Some time ago someone asked about experiences with 3D printing, so I wanted to share mine.
In order to generate the geometry I wrote a small Java-program, the uses Marching Cubes to generate polygons from a distance field. Using distance fields makes it possible to get a better tesselation than using a boolean 'isInside' function. Since my Marching Cube implementation never needs to store more than two 'slices' in memory at the same time, there is really no limit to the number of polygons I can create this way (at least not if I save them directly to disk). I wrote a simple OBJ exporter, and an even simpler binary STL exporter, because the OBJ files grew terrible large.

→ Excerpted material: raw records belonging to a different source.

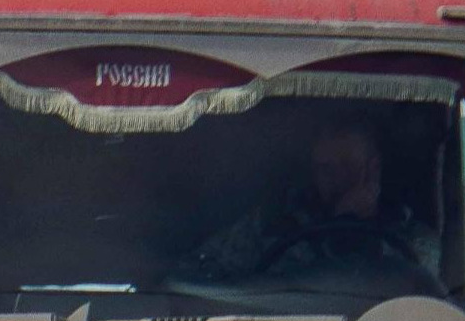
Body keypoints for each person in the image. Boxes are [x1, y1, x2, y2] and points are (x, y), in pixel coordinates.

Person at [189, 123, 441, 296]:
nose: (337, 179)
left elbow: (427, 304)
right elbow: (198, 275)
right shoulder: (269, 227)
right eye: (325, 169)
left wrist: (351, 230)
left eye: (348, 166)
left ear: (373, 169)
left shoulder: (413, 240)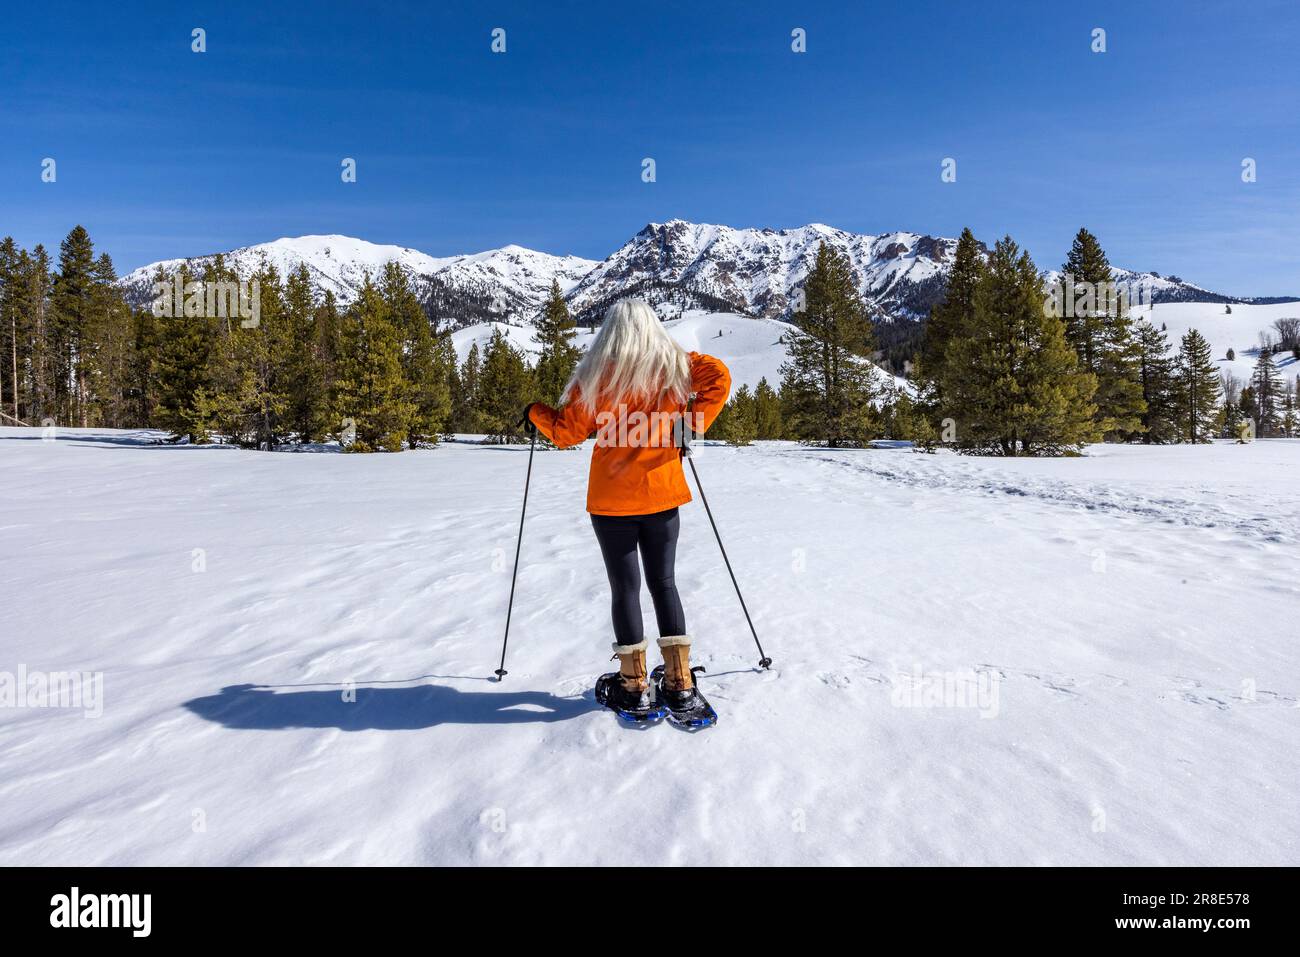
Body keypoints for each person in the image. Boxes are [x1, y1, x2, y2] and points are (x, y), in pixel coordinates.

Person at [523, 298, 731, 717]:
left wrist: (534, 413)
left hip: (611, 502)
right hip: (662, 496)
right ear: (652, 329)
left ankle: (633, 685)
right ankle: (679, 682)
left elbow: (566, 433)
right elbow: (719, 377)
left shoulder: (597, 379)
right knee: (664, 584)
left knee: (625, 589)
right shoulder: (672, 371)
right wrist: (688, 427)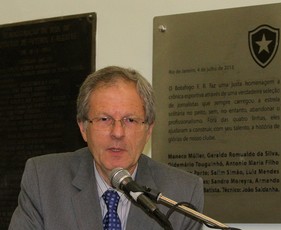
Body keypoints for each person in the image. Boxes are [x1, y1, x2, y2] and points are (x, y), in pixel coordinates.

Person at [9, 66, 204, 230]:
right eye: (104, 119)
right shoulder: (43, 180)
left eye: (130, 120)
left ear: (148, 130)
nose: (117, 132)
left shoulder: (182, 193)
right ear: (83, 128)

But then I realized that Shapeways only allow maximum 1M polygons. So I needed to remesh my 5-10M polygon files. I tried different remeshing tools, most of which did not work, and/or produced strange artifacts. In the end I settled for Meshlab's "Quadratic Edge Collapse Detection" to reduce the polygon count, with some further cleanup in Netfabb - this was based on suggestions found on the Shapeway website. I think there must be better ways to this though - I was not impressed by the quality of the resulting mesh.
Next step was uploading to Shapeways. After ordering a print I got the a mail saying my objects could not be printed because of too fine detail. Well, there is an option to 'print anyways', which I used, and I could not see any problems with my objects.
Here is my models on Shapeways:
http://www.shapeways.com/designer/syntopiaAnd here is an image of the final physical Mandelbulb:
I had hoped for a bit more detail, but it seemed hard to squeeze in. I also hollowed out the Mandelbulb to reduce production cost.
One interesting thing, I noticed was that Shapeways was much less picky about input formats than I expected. I had heard that input objects had to be watertight, 2-manifold, orientable, non-overlapping, and what not, but that does not seem to be the case. I tried uploading one of my old Structure Synth OBJ exports (which are really just a 'polygons soup'), and Shapeways did not complain.
Now, I do plan to explore this topic a bit more, and probably release a version of my meshing tool which can be used by other people than myself. Currently, it is only possible to build a mesh based on a distance function specified in Java (dynamically compiled using Groovy), but I plan to add support for GLSL as well, for faster evaluation on the GPU, and also image dumps from other software.
But if somebody have any tricks for improving 3D structure (especially wrt to reducing the number of polygons!) I'd like to hear them.